Analyse d'un cas clinique d'une personne jeune (58 ans) atteinte par la maladie d'Alzheimer et de son rôle de révélateur dans un EHPAD.

Par: Agnès Michon, Neurologue, groupe hospitalier Pitié-Salpêtrière, AP-HP / Jean-Pierre Chesson, Médecin coordonnateur, EHPAD, Fondation Gourlet Bontemps / Élodie Passeri, Psychologue clinicienne, Neuropsychologue, EHPAD, Fondation Gourlet Bontemps /

Publié le : 28 Juillet 2014

Madame D est une patiente jeune de 58 ans atteinte d’une forme précoce de la maladie d’Alzheimer. Elle a été admise en EHPAD, sur dérogation,  dans un contexte de crise marqué par la majoration de troubles psycho-comportementaux. À plusieurs reprises nous nous sommes rencontrés (l’équipe de l’EHPAD, la psychologue référente du PASA, le médecin coordonnateur, le neurologue référent)  pour une réflexion pluridisciplinaire, afin de tenter de trouver des réponses aux difficultés et aux questions soulevées par Madame D.  Celle-ci présentait des manifestations d’angoisse majeures avec agitation psychomotrice, sollicitations et questions incessantes, déambulation, perturbant les autres résidents et entraînant des comportements de rejet ne faisant qu’aggraver la situation. La « gestion » des troubles du comportement devenait difficile pour les soignants à tous moments de la journée, toilette, repas, activités, sorties avec la famille.

L’équipe a fait preuve d’un investissement remarquable, mettant en place un programme de soins et un accompagnement personnalisé, incluant un travail non seulement individuel, mais aussi avec la famille, la problématique systémique apparaissant être un facteur important dans l’émergence et le contenu des angoisses. Plusieurs questions ont été au cœur des débats : comment apaiser ces angoisses si légitimes face à une forme de la maladie aussi rapidement évolutive et destructrice ? Angoisses de mort,  qu’il fallait contenir, non seulement chez Madame D elle-même, mais aussi chez la famille, et encore sans aucun doute chez les soignants devant se confronter à des processus d’identification à l’œuvre, bien différents de ce qui pouvait se jouer avec les autres résidents âgés.

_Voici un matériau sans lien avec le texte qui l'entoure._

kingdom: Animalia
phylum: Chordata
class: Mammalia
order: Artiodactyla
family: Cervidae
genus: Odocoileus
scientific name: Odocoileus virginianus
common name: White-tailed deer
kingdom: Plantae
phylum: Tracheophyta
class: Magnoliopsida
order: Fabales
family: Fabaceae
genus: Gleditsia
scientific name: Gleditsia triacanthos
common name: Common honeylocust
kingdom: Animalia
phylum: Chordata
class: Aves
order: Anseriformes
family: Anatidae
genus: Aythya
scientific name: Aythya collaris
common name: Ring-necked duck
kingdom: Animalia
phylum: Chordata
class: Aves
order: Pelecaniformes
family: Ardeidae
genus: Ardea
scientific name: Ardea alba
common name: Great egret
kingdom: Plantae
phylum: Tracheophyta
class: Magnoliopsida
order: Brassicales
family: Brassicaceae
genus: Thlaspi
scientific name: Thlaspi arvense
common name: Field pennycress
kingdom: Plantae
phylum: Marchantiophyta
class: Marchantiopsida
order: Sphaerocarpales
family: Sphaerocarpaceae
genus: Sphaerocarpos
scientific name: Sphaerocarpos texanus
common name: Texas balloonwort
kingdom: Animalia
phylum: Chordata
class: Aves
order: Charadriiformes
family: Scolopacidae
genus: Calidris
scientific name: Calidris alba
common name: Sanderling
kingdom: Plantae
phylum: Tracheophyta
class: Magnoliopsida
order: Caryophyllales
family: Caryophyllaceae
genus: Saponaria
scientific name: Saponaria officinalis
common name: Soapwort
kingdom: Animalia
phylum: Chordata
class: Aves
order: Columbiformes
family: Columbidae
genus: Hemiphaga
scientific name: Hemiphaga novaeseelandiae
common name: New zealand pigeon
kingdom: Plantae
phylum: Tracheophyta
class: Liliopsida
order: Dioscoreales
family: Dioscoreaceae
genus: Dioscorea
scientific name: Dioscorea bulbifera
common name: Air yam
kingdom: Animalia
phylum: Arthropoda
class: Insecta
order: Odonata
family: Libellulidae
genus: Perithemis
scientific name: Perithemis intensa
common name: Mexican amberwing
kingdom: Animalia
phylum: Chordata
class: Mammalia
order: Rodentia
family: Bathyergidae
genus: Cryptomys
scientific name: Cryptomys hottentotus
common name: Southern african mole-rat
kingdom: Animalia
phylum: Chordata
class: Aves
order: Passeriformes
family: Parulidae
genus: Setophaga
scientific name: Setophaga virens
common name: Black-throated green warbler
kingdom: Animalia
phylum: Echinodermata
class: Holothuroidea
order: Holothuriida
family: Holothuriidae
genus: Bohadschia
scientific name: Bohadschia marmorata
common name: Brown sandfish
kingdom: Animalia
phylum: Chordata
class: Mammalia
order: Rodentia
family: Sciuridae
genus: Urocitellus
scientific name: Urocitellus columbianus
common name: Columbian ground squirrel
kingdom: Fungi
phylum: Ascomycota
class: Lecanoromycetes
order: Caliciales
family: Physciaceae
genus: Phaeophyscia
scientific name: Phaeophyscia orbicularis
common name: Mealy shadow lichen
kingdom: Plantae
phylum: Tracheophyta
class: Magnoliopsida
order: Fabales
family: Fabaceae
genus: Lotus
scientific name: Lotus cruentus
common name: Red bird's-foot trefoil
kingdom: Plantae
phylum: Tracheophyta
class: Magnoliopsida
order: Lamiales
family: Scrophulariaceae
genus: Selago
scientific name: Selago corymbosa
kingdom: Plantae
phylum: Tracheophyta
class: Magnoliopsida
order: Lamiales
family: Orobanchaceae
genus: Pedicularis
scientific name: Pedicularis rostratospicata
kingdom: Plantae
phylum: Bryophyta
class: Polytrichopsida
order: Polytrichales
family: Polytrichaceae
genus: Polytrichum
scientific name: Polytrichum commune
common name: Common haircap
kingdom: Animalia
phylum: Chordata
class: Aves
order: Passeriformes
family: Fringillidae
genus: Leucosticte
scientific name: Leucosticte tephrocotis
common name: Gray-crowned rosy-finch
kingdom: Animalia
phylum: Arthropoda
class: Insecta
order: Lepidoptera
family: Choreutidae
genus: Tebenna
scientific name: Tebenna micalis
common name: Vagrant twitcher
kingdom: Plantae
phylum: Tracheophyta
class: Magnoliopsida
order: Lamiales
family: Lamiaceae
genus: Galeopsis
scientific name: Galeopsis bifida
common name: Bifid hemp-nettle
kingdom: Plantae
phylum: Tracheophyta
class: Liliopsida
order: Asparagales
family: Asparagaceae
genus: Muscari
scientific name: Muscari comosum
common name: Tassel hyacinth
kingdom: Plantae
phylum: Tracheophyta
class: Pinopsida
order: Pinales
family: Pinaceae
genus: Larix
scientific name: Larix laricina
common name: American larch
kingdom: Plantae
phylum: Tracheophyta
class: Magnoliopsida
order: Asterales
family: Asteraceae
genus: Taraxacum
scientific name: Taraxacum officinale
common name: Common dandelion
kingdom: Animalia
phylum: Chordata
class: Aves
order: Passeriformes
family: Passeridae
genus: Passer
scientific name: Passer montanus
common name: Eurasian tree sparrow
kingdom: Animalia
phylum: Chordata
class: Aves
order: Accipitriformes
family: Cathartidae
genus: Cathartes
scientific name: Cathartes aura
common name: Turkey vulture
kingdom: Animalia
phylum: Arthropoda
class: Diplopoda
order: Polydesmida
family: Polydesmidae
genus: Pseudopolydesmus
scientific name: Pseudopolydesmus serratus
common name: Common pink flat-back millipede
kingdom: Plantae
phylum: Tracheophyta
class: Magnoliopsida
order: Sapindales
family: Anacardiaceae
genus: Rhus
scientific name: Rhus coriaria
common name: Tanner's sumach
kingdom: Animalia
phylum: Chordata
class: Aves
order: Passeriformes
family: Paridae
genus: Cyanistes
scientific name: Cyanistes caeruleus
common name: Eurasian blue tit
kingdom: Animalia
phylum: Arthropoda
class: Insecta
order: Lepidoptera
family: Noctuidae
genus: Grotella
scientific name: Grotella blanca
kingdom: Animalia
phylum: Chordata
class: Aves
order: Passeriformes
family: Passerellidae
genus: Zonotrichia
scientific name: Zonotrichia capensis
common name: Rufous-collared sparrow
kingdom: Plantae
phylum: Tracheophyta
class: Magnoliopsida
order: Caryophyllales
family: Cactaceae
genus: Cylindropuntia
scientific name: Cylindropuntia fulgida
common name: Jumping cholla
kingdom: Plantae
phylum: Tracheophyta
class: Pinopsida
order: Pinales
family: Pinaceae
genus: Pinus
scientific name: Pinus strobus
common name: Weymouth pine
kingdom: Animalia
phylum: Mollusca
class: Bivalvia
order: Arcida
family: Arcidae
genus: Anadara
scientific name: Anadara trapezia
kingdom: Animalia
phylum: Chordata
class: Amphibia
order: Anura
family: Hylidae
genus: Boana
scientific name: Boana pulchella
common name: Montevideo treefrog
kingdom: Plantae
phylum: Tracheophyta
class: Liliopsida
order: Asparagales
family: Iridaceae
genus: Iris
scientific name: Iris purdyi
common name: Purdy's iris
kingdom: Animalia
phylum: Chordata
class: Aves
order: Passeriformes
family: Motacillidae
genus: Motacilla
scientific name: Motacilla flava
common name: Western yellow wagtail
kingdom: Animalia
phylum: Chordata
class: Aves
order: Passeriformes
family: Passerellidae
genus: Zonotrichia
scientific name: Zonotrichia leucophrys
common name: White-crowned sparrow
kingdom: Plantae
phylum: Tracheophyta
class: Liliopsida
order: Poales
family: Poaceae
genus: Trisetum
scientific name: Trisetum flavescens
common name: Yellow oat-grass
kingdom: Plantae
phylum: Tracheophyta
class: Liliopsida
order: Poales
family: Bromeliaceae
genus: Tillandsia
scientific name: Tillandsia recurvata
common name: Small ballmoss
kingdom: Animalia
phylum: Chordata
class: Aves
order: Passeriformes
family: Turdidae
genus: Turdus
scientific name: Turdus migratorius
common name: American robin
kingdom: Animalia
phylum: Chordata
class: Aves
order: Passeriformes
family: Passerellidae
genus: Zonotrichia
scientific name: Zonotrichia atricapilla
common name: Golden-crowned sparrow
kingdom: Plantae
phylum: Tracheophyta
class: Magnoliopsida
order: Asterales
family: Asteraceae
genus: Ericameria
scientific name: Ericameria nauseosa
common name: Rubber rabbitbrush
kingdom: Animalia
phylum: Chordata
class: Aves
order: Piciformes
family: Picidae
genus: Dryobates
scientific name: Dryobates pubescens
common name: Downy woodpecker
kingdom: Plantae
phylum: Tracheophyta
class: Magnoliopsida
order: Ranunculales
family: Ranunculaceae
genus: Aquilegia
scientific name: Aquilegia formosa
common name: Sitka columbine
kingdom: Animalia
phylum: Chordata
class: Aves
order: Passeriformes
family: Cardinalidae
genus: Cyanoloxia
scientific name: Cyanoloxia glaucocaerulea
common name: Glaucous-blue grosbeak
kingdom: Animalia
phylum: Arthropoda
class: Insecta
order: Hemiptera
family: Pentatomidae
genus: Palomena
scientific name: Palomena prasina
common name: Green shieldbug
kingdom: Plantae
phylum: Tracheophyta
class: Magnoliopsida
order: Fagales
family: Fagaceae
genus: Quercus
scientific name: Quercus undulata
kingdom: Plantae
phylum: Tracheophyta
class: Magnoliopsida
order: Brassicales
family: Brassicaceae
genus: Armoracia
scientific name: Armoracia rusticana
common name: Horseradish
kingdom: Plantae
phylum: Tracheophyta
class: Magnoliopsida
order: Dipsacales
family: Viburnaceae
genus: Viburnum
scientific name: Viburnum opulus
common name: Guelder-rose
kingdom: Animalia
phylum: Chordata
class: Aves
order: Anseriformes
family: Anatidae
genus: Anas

Comment comprendre des manifestations de la maladie si inhabituelles (du fait de la forme jeune atypique) et adapter l’approche en conséquence ? S’adapter sans prendre du temps au détriment des autres résidents ? Quelle place pouvait-on faire à Madame D, seule patiente jeune au milieu de patients âgés ? Et quelle place avait-elle prise ? Elle-même, dans l’incohérence et la confusion de ses troubles, avait pris une place tout à fait signifiante au cœur des interactions soignantes, et au cœur des interactions familiales, rejouant probablement ou remettant à l’œuvre (dans ce qui nous était donné à voir) des enjeux familiaux anciens.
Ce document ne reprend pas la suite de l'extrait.